Selected passage
_____
When a Seizure Isn’t a Seizure After All
An unexpected visit to the cardiology floor marked the highlight of my first video EEG testing in Michigan in 2012. What may have appeared to be drop seizures were actually my heart pausing, and I fainted twice on the first day. Doctors discovered I had sick sinus syndrome and implanted a pacemaker.
My epileptologist told me we’d reschedule the epilepsy monitoring unit (EMU) for the following month. I was cautiously optimistic leaving the hospital, hoping my heart was responsible for all the seizures. Would the pacemaker cure me?
Epilepsy or heart condition?
My health took a sharp detour before I’d get a chance to find out. The symptoms started a few days after the hospital visit when I bent down to tie my shoes before a run. My chest tightened and I couldn’t breathe in, so I stood up quickly and loosened my shoulders in an attempt to relax.
Did the pacemaker malfunction?
_____
Supplied entries
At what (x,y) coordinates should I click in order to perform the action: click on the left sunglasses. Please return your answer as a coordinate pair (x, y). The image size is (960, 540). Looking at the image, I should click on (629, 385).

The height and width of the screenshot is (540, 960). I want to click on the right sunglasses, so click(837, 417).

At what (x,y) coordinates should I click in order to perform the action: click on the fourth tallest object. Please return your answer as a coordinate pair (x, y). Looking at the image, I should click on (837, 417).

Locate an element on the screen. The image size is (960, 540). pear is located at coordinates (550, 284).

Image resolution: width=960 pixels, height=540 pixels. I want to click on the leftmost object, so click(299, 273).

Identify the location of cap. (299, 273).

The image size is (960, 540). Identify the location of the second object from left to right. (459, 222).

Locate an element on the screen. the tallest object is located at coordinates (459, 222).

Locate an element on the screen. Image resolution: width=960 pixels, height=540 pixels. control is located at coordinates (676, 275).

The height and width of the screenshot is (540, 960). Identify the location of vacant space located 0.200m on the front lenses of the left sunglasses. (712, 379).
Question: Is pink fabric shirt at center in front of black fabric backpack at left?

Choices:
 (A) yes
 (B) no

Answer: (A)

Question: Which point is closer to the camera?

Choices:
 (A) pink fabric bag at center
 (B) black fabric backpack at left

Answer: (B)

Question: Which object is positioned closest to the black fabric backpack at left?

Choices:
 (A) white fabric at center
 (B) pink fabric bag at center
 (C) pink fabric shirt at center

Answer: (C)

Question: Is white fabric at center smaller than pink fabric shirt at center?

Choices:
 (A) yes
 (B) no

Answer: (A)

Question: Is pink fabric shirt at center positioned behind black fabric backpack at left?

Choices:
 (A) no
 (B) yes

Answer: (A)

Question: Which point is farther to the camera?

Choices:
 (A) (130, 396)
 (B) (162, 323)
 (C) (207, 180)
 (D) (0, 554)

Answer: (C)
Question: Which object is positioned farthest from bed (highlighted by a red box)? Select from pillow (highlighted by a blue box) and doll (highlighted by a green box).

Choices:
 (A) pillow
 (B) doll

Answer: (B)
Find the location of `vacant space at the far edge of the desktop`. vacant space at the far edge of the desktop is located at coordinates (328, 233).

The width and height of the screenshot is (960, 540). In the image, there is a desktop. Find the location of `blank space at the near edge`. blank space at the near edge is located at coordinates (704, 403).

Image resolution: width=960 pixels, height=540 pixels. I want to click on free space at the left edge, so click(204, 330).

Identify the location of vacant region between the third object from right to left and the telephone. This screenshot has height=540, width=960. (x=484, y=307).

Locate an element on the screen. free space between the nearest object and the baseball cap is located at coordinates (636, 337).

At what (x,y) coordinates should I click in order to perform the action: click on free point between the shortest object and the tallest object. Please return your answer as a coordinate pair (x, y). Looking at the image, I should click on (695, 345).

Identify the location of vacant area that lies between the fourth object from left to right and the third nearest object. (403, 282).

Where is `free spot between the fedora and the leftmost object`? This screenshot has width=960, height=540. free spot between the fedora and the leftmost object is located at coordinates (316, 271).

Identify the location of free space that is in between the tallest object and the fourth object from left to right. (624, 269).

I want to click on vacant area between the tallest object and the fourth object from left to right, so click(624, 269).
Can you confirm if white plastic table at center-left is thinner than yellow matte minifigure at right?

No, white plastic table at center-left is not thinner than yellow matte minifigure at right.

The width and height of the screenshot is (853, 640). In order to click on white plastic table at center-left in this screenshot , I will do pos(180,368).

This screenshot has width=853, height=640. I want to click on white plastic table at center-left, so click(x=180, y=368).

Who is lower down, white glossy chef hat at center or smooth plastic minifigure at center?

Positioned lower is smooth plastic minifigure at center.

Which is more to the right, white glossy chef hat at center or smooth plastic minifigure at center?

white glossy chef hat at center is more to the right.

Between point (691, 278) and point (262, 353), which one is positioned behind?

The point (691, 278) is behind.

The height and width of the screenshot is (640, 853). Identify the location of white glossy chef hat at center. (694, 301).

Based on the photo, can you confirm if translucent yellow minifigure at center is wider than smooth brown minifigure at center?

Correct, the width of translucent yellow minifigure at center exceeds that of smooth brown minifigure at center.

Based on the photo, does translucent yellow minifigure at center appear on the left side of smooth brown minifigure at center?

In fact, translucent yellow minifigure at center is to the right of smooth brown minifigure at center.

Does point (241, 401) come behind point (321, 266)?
_____
Task details
In the passage about mistaken seizures, why was the narrator cautiously optimistic when leaving the hospital? Answer in one to three sentences. These entries were taken from a different source than the passage above.

Problem solution
During the first video EEG test, what may have looked like drop seizures turned out to be the narrator's heart pausing, and a pacemaker was implanted for sick sinus syndrome. The narrator hoped the heart had been responsible for all the seizures, so the pacemaker might bring a cure.